(TASK TO CARRY OUT): Search the records for the string "pixels" and copy every line where it turns up.

(INPUT DATA):
• • •
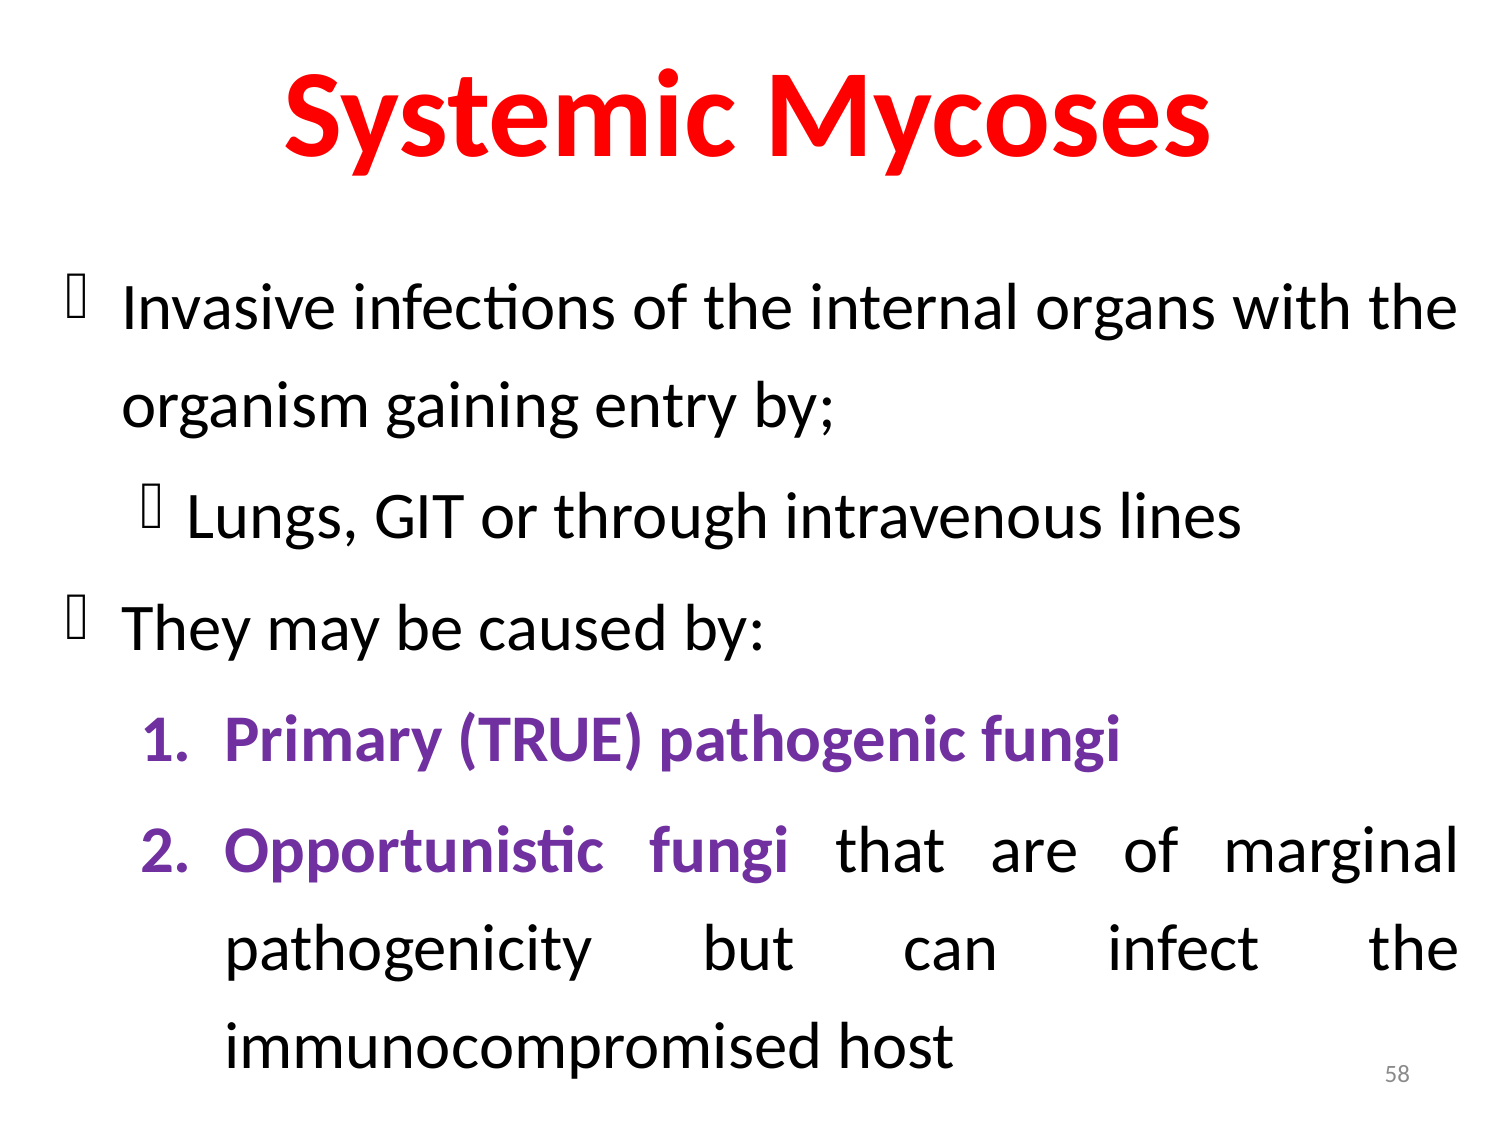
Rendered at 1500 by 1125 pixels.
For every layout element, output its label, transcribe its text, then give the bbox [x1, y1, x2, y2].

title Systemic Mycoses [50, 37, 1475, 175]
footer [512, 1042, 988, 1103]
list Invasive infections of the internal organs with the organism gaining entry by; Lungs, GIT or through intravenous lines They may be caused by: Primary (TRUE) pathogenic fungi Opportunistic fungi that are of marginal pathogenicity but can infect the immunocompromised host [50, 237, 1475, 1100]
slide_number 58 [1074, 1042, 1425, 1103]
• • •
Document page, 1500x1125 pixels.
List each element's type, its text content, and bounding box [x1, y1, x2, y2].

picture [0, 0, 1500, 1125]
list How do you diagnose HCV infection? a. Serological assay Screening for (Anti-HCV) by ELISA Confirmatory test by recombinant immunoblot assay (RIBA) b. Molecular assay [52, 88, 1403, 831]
• • •
(RESPONSE TO THIS EXERCISE):
Rendered at 1500 by 1125 pixels.
Document page, 1500x1125 pixels.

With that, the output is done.